[PROBLEM REQUIREMENTS] All of the data below is to be written out again exactly.

*** DATA FOR THE TASK Section Begins ***

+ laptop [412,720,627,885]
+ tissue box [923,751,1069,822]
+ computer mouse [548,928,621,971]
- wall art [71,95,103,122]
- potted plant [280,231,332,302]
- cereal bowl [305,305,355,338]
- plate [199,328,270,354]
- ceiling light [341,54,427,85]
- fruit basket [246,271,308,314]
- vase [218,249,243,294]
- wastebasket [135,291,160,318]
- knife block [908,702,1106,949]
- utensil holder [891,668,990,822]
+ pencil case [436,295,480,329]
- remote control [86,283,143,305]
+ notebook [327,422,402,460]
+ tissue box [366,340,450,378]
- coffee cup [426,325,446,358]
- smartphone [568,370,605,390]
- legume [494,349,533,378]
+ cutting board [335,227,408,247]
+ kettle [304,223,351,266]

*** DATA FOR THE TASK Section Ends ***

[REPLY TO THE TASK]
+ laptop [412,720,627,885]
+ tissue box [923,751,1069,822]
+ computer mouse [548,928,621,971]
- wall art [71,95,103,122]
- potted plant [280,231,332,302]
- cereal bowl [305,305,355,338]
- plate [199,328,270,354]
- ceiling light [341,54,427,85]
- fruit basket [246,271,308,314]
- vase [218,249,243,294]
- wastebasket [135,291,160,318]
- knife block [908,702,1106,949]
- utensil holder [891,668,990,822]
+ pencil case [436,295,480,329]
- remote control [86,283,143,305]
+ notebook [327,422,402,460]
+ tissue box [366,340,450,378]
- coffee cup [426,325,446,358]
- smartphone [568,370,605,390]
- legume [494,349,533,378]
+ cutting board [335,227,408,247]
+ kettle [304,223,351,266]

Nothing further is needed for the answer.